◆ DOCUMENT SEGMENT
Two sentences, two logits each.

Notice that the [output](https://huggingface.co/docs/transformers/en/main_classes/output) of a Hugging Face model is, unless otherwise specified, a dictionary-like structure, SequenceClassifierOutput in this case. The typical structure returns:

the loss (if in training mode, when labels are provided)
logits
hidden_states (the contextual embeddings we discussed in the previous section, returned if output_hidden_states=True)
attentions (attention scores, returned if output_attentions=True)
The returned logits are just random because our classifier head wasn't trained yet. And that's your task in the next lab!

### 8.3.5 nlp:  Logits and Loss Functions

![](https://raw.githubusercontent.com/dvgodoy/assets/main/PyTorchInPractice/images/ch0/model_step2.png)

So far, we have only used, but not trained, a classifier. The classifier we used was trained to classify images into one thousand possible categories. We saw that the model produces one logit for each possible category, and that these logits may be converted to probabilities using a softmax function.

Now, we'll be training RoBERTa's classifier head in the upcoming lab. What do we know so far? The classifier head, as seen in the previous section, produces two logits for each input, since its purpose is to classify sentences in two categories: "positive" and "negative" sentiment.

A classification task calls for a different loss function, and the choice depends on a couple of factors:

Does it output logits?
How many outputs?
Classifiers usually output logits, not probabilities nor log-probabilities (that's just the logarithm of the probabilities). If the last layer of the model is a regular linear layer, it's safe to assume it is indeed producing logits. Some models may have a sigmoid or logsoftmax layer at the end and, if that's the case, they will be producing probabilities or log-probabilities, respectively. For now, let's focus on the easier variety of models that simply produce logits.

Let's focus on the second question now: we saw models producing 1,000 logits, and our RoBERTa classifier head produces two logits. In both cases, the appropriate loss function is the cross-entropy loss (nn.CrossEntropyLoss), and the task itself is deemed a multiclass classification task (even if we only have two possible categories, as in our case).

#### 8.3.5.1 One Logit or Two Logits?

####NLP: Logits and Loss Functions: One Logit or Two Logits?
It is common to refer to classification tasks as either binary (two categories) or multiclass classification (more than two categories). So, the fact that we have only "positive" and "negative" categories, but the loss function we should be using, cross-entropy loss, is typical of multiclass classification tasks is surely confusing.

The difference boils down to the number of logits being produced by the model. As it turns out, it is possible to achieve binary classification using either a single logit or two logits. Let's quickly go over the difference between the two approaches.

A single logit answers a single "yes/no" question, such as, is the sentence "positive"? It is typical to assume "yes" corresponds to high values of logits (e.g. positive values) and "no" corresponds to low values of logits (e.g. negative values). So, you can use a threshold (typically zero) to split the results in two, and each split corresponds to a category (values above zero mean "positive", values below zero mean "negative"). We'll be using a single logit to perform true binary classification in the next chapter, and then we'll go into more detail about this approach.

![](https://raw.githubusercontent.com/dvgodoy/assets/main/PyTorchInPractice/images/ch6/one_logit.png)

◆ DIRECTIONS
- a) In the passage on logits, which loss function is named as appropriate for a classifier head that produces two logits?
- b) Repeat, word for word, the part of the passage on logits that opens with the words containing "Now, we'll be" and closes with "simply produce logits.".
The records are separate material and stand apart from the passage on logits.

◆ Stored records
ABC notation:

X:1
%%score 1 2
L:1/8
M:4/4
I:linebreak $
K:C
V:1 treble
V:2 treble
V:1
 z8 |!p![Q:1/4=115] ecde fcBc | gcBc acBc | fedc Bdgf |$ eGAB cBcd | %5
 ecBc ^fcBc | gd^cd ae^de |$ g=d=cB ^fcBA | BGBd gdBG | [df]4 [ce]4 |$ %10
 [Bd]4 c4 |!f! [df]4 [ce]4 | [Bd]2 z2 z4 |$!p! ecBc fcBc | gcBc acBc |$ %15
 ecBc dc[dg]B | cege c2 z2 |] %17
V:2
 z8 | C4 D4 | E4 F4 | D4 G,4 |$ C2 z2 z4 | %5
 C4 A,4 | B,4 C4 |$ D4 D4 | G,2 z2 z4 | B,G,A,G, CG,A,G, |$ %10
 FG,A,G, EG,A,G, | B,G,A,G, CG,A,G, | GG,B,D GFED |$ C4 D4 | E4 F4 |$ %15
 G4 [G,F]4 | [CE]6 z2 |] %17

◆ ANSWERS FOR THE EXERCISE
- a) The cross-entropy loss (nn.CrossEntropyLoss).

- b)
Now, we'll be training RoBERTa's classifier head in the upcoming lab. What do we know so far? The classifier head, as seen in the previous section, produces two logits for each input, since its purpose is to classify sentences in two categories: "positive" and "negative" sentiment.

A classification task calls for a different loss function, and the choice depends on a couple of factors:

Does it output logits?
How many outputs?
Classifiers usually output logits, not probabilities nor log-probabilities (that's just the logarithm of the probabilities). If the last layer of the model is a regular linear layer, it's safe to assume it is indeed producing logits. Some models may have a sigmoid or logsoftmax layer at the end and, if that's the case, they will be producing probabilities or log-probabilities, respectively. For now, let's focus on the easier variety of models that simply produce logits.